InsiderSecurity’s Automated UEBA flags out anomalies in behaviour patterns and detects early signs of breach. Some of its key features are:

  • Stop Internal Threats
    Continuous, automated monitoring of all user behaviours to uncover suspicious user activities early, before there is any serious data loss
  • Automated Threat Detection
    Detect automatically and save on manpower.
  • Advanced Sensors
    Provide visibility needed to catch Advanced Persistent Threats (APTs)
  • Built for compliance
    Features for IT governance and support for audit.

About InsiderSecurity

InsiderSecurity is a Singapore-based cybersecurity technology company that has garnered industry recognition and awards. Founded by a team of cybersecurity experts, InsiderSecurity provides cutting-edge user behavior analytics to detect internal cyber threats early.

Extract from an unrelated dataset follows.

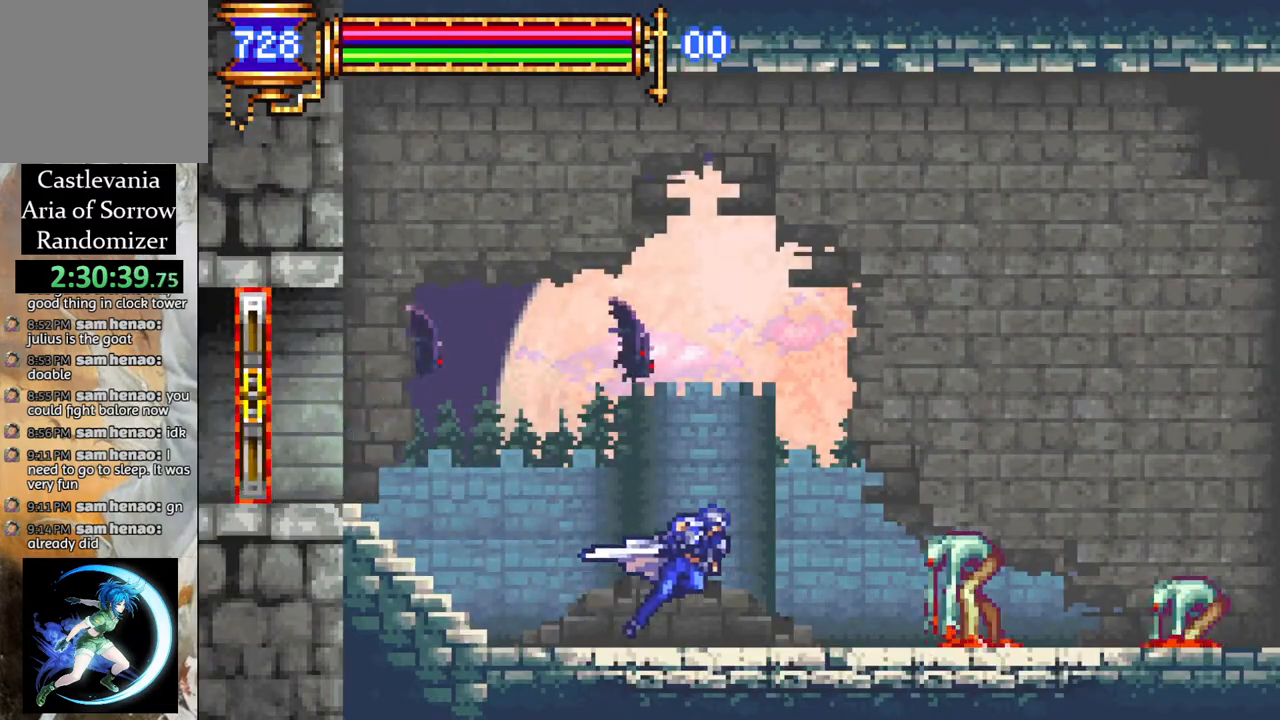
{"buttons": [], "left_stick": "center", "right_stick": "center", "events": [[417, "DPAD_RIGHT", "up"], [417, "R1", "up"]]}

InsiderSecurity is a two-time winner on CSA Cybersecurity Innovation Day, in 2020 and 2022, and has also been listed in the ASEAN 40 under 40 for its groundbreaking cybersecurity innovations. InsiderSecurity is the only company accredited by Singapore Government in the area of User and Entity Behavior Analytics. This means that InsiderSecurity met IMDA’s high standards for deployment in enterprises and government agencies.

InsiderSecurity solutions are used by large enterprises and government agencies today.